> BRIEF
Here are the records. Write out exactly the lines between the one holding "Labeled as 1" and the one holding "## Calibration Curve", inclusive.

** GIVEN RECORDS follows **

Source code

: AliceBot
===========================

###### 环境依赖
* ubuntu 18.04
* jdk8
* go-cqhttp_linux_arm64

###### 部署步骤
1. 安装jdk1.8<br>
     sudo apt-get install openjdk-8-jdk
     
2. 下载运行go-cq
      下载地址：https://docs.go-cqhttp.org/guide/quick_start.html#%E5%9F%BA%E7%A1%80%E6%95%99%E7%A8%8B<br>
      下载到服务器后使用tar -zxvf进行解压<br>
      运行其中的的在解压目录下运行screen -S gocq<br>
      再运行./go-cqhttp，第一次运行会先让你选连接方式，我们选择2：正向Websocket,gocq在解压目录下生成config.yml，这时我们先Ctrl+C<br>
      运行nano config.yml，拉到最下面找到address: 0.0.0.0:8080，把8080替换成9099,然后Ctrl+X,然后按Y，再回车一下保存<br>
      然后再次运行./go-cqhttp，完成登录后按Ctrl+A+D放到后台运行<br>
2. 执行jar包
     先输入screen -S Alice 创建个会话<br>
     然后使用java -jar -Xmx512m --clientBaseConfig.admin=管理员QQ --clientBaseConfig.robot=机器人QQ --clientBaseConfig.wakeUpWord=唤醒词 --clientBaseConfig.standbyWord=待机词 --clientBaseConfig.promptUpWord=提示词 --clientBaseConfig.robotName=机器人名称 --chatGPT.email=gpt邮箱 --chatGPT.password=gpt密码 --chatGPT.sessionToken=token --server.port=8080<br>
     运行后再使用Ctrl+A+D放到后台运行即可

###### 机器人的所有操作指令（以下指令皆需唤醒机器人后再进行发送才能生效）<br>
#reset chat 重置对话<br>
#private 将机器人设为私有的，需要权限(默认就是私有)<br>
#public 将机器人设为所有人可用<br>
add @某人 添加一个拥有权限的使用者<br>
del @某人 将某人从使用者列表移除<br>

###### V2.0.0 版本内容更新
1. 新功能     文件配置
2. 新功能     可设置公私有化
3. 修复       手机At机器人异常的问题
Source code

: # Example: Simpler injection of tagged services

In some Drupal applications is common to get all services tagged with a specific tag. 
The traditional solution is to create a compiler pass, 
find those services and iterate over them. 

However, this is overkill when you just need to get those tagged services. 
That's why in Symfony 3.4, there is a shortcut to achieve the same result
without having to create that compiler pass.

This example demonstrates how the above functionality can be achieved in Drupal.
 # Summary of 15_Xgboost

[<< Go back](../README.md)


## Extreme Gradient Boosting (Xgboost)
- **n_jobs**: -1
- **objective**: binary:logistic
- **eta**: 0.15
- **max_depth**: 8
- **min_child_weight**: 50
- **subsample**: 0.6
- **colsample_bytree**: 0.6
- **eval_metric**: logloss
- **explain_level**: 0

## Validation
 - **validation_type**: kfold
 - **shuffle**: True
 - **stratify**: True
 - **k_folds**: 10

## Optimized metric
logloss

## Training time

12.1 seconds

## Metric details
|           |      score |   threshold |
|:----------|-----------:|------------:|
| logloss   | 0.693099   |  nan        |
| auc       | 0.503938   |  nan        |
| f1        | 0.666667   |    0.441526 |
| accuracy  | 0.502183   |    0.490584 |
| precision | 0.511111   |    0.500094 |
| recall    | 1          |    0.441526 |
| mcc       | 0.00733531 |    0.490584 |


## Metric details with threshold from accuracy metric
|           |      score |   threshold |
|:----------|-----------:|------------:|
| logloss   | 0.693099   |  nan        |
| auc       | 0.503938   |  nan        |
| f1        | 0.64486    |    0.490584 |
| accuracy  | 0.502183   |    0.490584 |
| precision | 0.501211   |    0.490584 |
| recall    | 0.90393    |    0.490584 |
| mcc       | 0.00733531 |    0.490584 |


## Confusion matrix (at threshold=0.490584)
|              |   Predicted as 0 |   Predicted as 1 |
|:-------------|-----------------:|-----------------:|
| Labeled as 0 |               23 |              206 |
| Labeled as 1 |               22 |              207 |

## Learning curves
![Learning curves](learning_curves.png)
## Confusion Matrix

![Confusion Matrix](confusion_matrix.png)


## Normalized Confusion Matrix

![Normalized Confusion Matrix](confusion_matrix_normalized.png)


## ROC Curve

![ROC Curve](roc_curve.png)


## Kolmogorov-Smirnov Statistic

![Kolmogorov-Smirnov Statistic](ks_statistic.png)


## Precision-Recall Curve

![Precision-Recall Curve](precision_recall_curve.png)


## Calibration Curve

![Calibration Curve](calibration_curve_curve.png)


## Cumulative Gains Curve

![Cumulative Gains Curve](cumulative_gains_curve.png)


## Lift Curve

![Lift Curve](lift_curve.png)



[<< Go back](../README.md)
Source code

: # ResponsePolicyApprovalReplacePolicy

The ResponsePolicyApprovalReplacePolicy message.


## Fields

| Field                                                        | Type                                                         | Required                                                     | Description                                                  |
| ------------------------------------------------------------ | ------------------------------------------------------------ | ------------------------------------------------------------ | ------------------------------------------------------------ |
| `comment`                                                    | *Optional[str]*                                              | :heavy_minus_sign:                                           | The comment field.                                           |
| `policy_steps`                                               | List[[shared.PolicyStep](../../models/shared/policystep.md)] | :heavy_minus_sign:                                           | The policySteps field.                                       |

** End of GIVEN RECORDS **

> PROBLEM SOLUTION
| Labeled as 1 |               22 |              207 |

## Learning curves
![Learning curves](learning_curves.png)
## Confusion Matrix

![Confusion Matrix](confusion_matrix.png)


## Normalized Confusion Matrix

![Normalized Confusion Matrix](confusion_matrix_normalized.png)


## ROC Curve

![ROC Curve](roc_curve.png)


## Kolmogorov-Smirnov Statistic

![Kolmogorov-Smirnov Statistic](ks_statistic.png)


## Precision-Recall Curve

![Precision-Recall Curve](precision_recall_curve.png)


## Calibration Curve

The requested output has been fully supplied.